Apenas para proteção.
Apenas Brenda.
E eu quase perdi meu filho porque ninguém queria denunciar a crueldade quando ela estava bem no meio da sala.
Jacob veio até minha cama, com lágrimas escorrendo pelo rosto.
"Sinto muito", disse ele. "Eu não sabia. Juro que não sabia. Papai e eu ficamos lá embaixo mais tempo do que pensávamos. Quando voltamos, Brenda disse que você estava deitada no quarto."
Meus lábios se entreabriram.
“Ela disse o quê?”
Seu rosto se contorceu.
“Ela nos disse que você se sentiu sobrecarregado e foi descansar. Mamãe disse que deveríamos te deixar sozinho.” Sua voz embargou. “Então Lily começou a gritar que você estava lá fora. Corri para a varanda e você estava—”
Ele não conseguiu terminar.
Lembrei-me do rostinho de Lily diante do vidro.
Meus olhos ardiam.
"Onde está Brenda?", perguntei.
Jacob desviou o olhar.
“No final do corredor. Com meus pais.”
Uma risada escapou-me, frágil e horrível.
“Consolá-la?”
“Não”, disse ele rapidamente. “Não, Emma. Eles estão horrorizados.”
“Será mesmo?”
Ele estremeceu.
Eu queria acreditar nele.

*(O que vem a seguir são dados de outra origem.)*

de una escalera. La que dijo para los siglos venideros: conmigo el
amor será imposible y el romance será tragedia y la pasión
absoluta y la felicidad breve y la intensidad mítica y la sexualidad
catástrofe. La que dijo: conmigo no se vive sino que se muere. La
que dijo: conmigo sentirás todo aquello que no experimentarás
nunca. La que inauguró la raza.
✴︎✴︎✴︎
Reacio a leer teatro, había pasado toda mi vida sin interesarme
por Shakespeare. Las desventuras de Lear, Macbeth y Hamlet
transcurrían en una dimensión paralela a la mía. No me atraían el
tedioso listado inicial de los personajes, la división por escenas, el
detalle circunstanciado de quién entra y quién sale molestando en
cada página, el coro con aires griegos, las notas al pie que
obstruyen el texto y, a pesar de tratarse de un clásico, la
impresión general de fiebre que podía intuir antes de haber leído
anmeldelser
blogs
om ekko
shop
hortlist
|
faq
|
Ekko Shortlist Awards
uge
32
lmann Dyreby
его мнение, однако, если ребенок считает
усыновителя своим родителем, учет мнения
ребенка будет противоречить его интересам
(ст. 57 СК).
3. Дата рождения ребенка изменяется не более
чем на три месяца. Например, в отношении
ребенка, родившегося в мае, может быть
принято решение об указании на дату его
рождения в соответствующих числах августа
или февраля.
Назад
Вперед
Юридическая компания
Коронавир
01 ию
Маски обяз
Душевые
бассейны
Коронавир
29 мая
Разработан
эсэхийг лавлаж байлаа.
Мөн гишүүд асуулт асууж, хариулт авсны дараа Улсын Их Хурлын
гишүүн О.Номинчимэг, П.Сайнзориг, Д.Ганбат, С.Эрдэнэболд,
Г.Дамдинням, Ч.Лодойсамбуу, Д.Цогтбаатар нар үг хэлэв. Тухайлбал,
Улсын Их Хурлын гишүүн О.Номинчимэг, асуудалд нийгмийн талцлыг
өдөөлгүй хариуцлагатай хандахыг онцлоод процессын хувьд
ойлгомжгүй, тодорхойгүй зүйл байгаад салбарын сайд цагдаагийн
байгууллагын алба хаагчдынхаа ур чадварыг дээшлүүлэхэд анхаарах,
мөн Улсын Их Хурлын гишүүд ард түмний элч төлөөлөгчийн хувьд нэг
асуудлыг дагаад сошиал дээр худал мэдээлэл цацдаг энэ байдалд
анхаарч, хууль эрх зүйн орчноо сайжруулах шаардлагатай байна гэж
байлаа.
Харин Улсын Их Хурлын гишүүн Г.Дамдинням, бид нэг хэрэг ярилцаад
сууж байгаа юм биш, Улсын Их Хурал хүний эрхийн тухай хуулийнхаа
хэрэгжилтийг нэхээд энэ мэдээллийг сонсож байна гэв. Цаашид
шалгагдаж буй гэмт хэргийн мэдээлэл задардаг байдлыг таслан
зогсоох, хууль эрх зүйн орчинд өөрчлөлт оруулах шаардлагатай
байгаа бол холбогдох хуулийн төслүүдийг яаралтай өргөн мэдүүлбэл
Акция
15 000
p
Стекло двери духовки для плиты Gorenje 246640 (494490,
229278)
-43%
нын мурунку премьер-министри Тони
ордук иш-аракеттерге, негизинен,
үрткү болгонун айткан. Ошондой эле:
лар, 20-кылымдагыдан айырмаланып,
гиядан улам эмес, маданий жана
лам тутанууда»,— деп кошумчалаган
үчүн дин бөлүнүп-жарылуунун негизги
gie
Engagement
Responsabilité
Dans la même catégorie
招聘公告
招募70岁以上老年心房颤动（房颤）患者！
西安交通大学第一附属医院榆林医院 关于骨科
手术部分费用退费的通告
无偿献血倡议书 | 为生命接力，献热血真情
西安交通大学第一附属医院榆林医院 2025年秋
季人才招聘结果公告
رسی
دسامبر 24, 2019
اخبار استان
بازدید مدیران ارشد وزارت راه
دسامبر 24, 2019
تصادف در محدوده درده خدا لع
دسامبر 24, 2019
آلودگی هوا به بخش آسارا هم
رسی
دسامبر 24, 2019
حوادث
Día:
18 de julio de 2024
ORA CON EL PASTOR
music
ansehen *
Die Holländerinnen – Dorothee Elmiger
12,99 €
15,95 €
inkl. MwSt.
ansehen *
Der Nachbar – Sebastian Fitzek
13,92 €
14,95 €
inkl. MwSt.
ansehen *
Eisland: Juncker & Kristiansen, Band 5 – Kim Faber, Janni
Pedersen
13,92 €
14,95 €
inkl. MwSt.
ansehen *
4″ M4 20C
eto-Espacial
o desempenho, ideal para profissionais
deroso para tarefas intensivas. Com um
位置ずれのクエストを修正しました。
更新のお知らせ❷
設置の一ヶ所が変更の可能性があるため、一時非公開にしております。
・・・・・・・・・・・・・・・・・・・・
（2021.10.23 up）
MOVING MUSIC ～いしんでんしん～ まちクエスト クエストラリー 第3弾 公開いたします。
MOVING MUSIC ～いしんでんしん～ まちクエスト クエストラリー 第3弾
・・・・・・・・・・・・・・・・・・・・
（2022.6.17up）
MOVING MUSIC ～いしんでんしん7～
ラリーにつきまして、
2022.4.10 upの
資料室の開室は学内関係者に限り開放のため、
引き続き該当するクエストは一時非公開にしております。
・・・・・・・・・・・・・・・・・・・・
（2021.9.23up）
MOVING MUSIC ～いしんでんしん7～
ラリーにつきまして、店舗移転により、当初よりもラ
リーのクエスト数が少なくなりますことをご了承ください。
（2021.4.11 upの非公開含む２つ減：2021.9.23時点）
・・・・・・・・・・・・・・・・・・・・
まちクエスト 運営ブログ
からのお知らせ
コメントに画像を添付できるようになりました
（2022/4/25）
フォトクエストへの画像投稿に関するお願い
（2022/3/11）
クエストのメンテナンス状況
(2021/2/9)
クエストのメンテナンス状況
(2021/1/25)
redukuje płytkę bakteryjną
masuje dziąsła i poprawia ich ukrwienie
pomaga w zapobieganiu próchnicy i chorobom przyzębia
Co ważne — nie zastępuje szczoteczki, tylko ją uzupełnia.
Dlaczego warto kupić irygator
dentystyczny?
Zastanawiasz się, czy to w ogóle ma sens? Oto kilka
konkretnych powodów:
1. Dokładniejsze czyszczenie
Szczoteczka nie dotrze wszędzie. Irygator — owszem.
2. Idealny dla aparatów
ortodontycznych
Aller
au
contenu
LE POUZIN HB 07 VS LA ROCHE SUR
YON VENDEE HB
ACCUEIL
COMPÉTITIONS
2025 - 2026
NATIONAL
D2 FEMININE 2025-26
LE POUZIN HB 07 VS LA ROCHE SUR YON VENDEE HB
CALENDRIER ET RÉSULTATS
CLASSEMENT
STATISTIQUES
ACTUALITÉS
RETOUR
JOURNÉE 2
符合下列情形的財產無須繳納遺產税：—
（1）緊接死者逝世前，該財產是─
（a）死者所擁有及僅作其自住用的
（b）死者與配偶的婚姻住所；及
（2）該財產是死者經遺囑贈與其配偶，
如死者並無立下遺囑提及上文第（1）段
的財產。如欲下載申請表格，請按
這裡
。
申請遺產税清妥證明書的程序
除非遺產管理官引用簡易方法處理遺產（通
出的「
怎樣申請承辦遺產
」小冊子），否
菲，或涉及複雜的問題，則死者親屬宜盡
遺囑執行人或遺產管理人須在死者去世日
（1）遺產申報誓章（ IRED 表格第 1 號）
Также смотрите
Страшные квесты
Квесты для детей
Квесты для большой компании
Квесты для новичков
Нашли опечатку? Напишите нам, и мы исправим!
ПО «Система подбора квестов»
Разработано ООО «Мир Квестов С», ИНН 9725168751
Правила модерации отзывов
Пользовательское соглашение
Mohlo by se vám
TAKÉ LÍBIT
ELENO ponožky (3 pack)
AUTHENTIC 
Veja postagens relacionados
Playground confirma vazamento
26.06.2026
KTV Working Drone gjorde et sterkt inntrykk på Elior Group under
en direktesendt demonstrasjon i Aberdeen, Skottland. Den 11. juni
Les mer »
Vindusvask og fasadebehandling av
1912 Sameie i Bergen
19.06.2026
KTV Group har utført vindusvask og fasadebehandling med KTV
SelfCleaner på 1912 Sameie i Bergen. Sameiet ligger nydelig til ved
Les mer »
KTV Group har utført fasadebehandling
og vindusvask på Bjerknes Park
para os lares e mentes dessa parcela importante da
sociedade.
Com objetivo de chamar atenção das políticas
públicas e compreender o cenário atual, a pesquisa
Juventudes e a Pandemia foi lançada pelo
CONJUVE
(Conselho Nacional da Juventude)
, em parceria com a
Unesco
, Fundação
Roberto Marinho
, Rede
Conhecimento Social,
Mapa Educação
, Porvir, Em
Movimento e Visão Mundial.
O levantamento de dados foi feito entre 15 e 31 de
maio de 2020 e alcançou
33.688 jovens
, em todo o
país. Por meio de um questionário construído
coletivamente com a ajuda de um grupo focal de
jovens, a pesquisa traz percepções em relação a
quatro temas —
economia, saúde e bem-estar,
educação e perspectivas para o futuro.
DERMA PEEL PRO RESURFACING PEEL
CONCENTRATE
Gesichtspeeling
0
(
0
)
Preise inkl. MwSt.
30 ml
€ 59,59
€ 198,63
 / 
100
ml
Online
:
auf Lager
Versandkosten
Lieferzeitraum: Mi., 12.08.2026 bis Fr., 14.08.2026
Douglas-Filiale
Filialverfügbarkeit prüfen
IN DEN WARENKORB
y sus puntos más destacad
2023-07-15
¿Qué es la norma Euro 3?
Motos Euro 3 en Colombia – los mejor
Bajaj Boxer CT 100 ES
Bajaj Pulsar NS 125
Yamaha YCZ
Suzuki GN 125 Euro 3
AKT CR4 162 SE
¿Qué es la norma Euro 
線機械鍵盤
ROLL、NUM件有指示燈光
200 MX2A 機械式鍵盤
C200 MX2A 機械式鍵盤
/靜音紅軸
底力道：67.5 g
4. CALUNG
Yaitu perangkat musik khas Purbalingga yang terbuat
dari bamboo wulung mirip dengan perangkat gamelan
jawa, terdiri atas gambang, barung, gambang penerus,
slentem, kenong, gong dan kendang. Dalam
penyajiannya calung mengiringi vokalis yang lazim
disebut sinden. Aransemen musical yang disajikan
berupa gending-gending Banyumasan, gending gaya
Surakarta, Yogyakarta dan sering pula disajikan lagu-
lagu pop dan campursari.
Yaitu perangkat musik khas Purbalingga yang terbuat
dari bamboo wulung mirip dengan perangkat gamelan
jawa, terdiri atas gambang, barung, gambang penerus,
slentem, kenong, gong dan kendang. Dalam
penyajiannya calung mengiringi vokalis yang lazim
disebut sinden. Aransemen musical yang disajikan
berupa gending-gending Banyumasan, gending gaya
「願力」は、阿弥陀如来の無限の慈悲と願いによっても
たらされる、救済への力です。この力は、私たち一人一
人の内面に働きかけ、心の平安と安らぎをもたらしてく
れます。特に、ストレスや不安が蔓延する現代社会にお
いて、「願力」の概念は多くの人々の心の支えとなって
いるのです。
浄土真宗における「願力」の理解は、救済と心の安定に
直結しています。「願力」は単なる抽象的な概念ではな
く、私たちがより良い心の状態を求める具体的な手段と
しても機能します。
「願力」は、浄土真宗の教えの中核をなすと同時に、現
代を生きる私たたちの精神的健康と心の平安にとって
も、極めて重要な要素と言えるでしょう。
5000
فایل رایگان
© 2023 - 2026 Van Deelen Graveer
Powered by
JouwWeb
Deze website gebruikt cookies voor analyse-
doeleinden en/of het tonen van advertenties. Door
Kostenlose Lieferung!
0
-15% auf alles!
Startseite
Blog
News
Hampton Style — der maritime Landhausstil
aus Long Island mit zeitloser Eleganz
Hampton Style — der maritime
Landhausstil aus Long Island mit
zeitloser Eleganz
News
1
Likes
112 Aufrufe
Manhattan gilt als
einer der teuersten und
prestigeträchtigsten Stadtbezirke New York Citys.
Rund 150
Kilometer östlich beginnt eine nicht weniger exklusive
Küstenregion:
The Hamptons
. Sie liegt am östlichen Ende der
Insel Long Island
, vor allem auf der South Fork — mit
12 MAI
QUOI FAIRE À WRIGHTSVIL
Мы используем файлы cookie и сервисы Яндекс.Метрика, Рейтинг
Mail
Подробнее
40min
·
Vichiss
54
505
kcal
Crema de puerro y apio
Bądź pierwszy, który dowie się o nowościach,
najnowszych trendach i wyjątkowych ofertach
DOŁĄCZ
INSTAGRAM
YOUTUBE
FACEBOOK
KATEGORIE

Uma parte de mim ainda acreditava. Mas a dor tem o poder de dissipar a fumaça de um ambiente. Ela revela onde cada um estava quando o incêndio começou.
Antes que qualquer um de nós pudesse dizer mais alguma coisa, a porta se abriu novamente.
Entrou uma médica, seguida por uma segunda enfermeira e uma mulher de blazer azul-marinho com um crachá de identificação preso ao bolso. A médica tinha por volta de quarenta anos, com olhos cansados e uma expressão calma que me deixou nervosa.
“Sra. Hale”, disse ela, “sou a Dra. Mason. Preciso discutir alguns resultados de exames com a senhora.”
Jacó endireitou-se.
“O bebê está bem?”
“Por enquanto, sim. Mas existem preocupações.”
Meus dedos apertaram o cobertor.
O Dr. Mason lançou um olhar para a mulher de blazer.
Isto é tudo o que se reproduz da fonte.